20120126 Reuters NOUAKCHOTT (Reuters)- Members of the Nigerian Islamist group Boko Haram have received explosives training at al Qaeda camps in the Sahel region of northern Africa, Niger's foreign minister said on Tuesday.
The group, which has killed more than 200 people this year in increasingly sophisticated attacks that include bombings, may have also received training from Somalia's al Shabaab insurgents, Foreign Minister Mohamed Bazoum said.
"There is no doubt that there is confirmed information that shows a link between Boko Haram and AQIM (Al Qaeda in the Islamic Maghreb), and it consists primarily of the training given to elements of Boko Haram," Bazoum said at a regional security summit in Mauritania's capital.
"One group has been received in AQIM bases here in the Sahel and another group got training, based on information we've gotten, with the Shabaabs in Somalia," he said.
Security analysts have said Boko Haram, which means "Western education is sinful" in the Hausa language spoken in northern Nigeria, is unlikely to expand its focus beyond Nigeria, and has only limited ties to other insurgent groups.
But Bazoum said the evidence of training links between al Qaeda's North African wing and Boko Haram required a unified regional security approach to combat the threat.

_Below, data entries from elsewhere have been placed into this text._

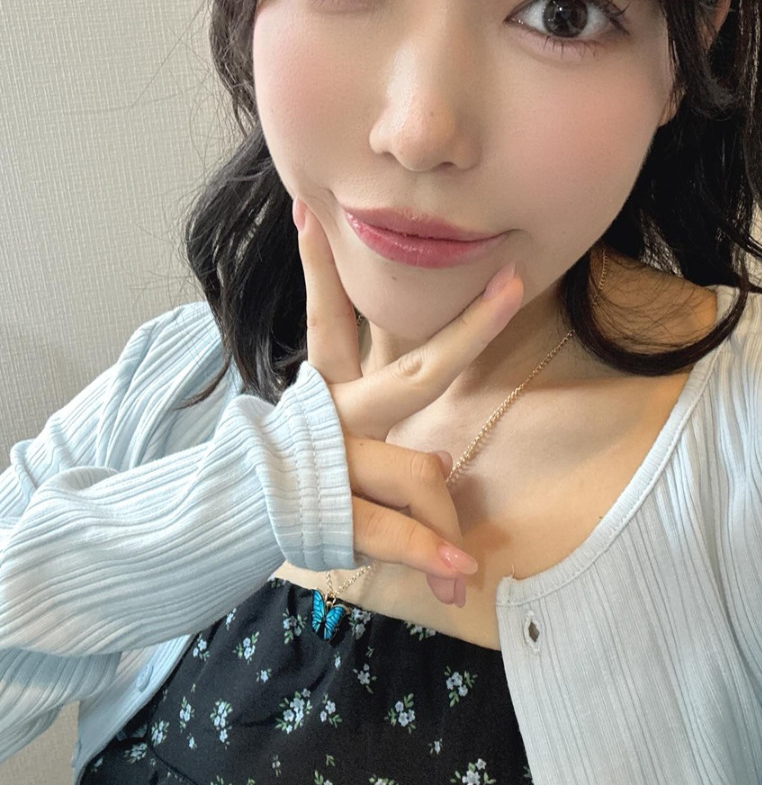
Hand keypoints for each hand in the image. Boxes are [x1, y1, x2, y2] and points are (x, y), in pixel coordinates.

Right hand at [293, 198, 523, 605]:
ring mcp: (334, 462)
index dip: (321, 267)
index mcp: (326, 385)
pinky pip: (392, 533)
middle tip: (515, 283)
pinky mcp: (330, 514)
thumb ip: (373, 402)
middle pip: (415, 372)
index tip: (310, 210)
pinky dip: (427, 555)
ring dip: (443, 515)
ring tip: (470, 557)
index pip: (330, 314)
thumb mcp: (329, 426)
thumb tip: (440, 433)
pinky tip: (459, 575)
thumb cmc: (292, 471)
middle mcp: (332, 414)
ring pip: (417, 471)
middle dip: (470, 331)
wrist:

"Some of the bombers in Nigeria received training here in the Sahel. That's why it seems important that we are with Nigeria and act together and share information," he said.
Nigeria was represented at the summit alongside Mauritania, Mali, Niger, and Algeria -- parts of Africa where al Qaeda cells are known to operate. Nine western hostages are believed to be held by al Qaeda in the Sahara.
Boko Haram is loosely modelled on Afghanistan's Taliban. It has claimed responsibility for bombing churches, police stations, military facilities, banks and beer parlours in the mainly Muslim north of Nigeria.
The sect focuses its attacks mostly on the police, military and government but has also increased attacks on Christian institutions. It says it is fighting enemies who have wronged its members through violence, arrests, economic neglect and corruption.
Bomb attacks and gun battles in Nigeria's second largest city, Kano, killed 186 people on January 20, in Boko Haram's most deadly attack to date. Gunfire was heard in Kano early on Tuesday, witnesses said.
In July 2009 the sect launched an uprising in the northeast in which more than 800 people were killed in five days of fighting with security forces.